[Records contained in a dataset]
- - - -

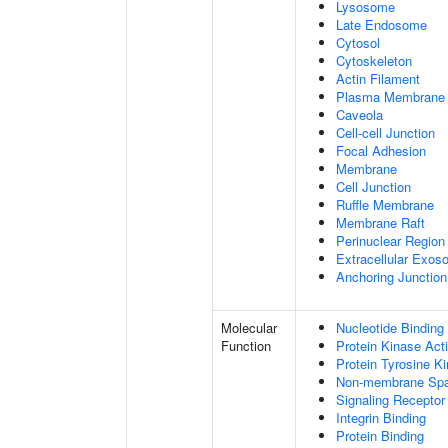
Lysosome
Late Endosome
Cytosol
Cytoskeleton
Actin Filament
Plasma Membrane
Caveola
Cell-cell Junction
Focal Adhesion
Membrane
Cell Junction
Ruffle Membrane
Membrane Raft
Perinuclear Regio
Extracellular Exo
Anchoring Junction
Molecular
Nucleotide Binding
Function
Protein Kinase Acti
Protein Tyrosine Ki
Non-membrane Spann
Signaling Receptor
Integrin Binding
Protein Binding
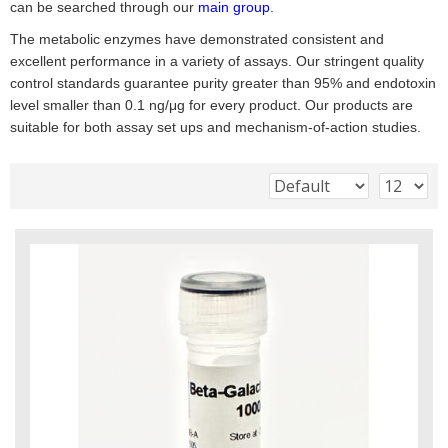
can be searched through our
main group
.
The metabolic enzymes have demonstrated consistent and
excellent performance in a variety of assays. Our stringent quality
control standards guarantee purity greater than 95% and endotoxin
level smaller than 0.1 ng/μg for every product. Our products are
suitable for both assay set ups and mechanism-of-action studies.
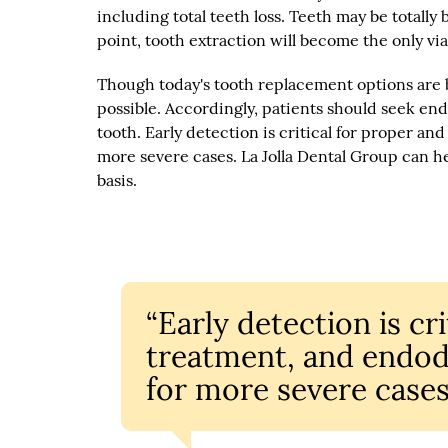
including total teeth loss. Teeth may be totally
point, tooth extraction will become the only via
Though today's tooth replacement options are bet
possible. Accordingly, patients should seek en
tooth. Early detection is critical for proper a
more severe cases. La Jolla Dental Group can h
basis.
“Early detection is cr
treatment, and endod
for more severe cases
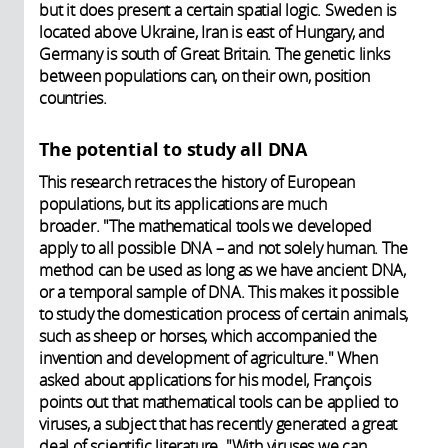
but it does present a certain spatial logic. Sweden is
located above Ukraine, Iran is east of Hungary, and
Germany is south of Great Britain. The genetic links
between populations can, on their own, position
countries.
The potential to study all DNA
This research retraces the history of European
populations, but its applications are much
broader. "The mathematical tools we developed
apply to all possible DNA – and not solely human. The
method can be used as long as we have ancient DNA,
or a temporal sample of DNA. This makes it possible
to study the domestication process of certain animals,
such as sheep or horses, which accompanied the
invention and development of agriculture." When
asked about applications for his model, François
points out that mathematical tools can be applied to
viruses, a subject that has recently generated a great
deal of scientific literature. "With viruses we can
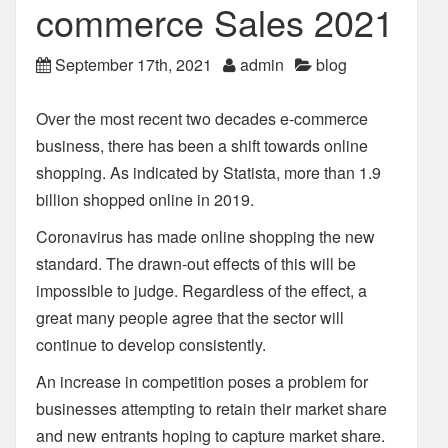
commerce Sales 2021
September 17th, 2021
admin
blog
Over the most recent two decades e-commerce
business, there has been a shift towards online
shopping. As indicated by Statista, more than 1.9
billion shopped online in 2019.
Coronavirus has made online shopping the new
standard. The drawn-out effects of this will be
impossible to judge. Regardless of the effect, a
great many people agree that the sector will
continue to develop consistently.
An increase in competition poses a problem for
businesses attempting to retain their market share
and new entrants hoping to capture market share.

- - - -

• REQUIREMENT
Beginning at the line above that contains "located above Ukraine, Iran" and going on through the line that contains "An increase in", please copy every line exactly, leaving the pictures out and adding nothing.

• RESPONSE FOR THIS EXERCISE
located above Ukraine, Iran is east of Hungary, and
Germany is south of Great Britain. The genetic links
between populations can, on their own, position
countries.
The potential to study all DNA
This research retraces the history of European
populations, but its applications are much
broader. "The mathematical tools we developed
apply to all possible DNA – and not solely human. The
method can be used as long as we have ancient DNA,
or a temporal sample of DNA. This makes it possible
to study the domestication process of certain animals,
such as sheep or horses, which accompanied the
invention and development of agriculture." When
asked about applications for his model, François
points out that mathematical tools can be applied to
viruses, a subject that has recently generated a great
deal of scientific literature. "With viruses we can
commerce Sales 2021
September 17th, 2021
admin
blog
Over the most recent two decades e-commerce
business, there has been a shift towards online
shopping. As indicated by Statista, more than 1.9
billion shopped online in 2019.
Coronavirus has made online shopping the new
standard. The drawn-out effects of this will be
impossible to judge. Regardless of the effect, a
great many people agree that the sector will
continue to develop consistently.
An increase in competition poses a problem for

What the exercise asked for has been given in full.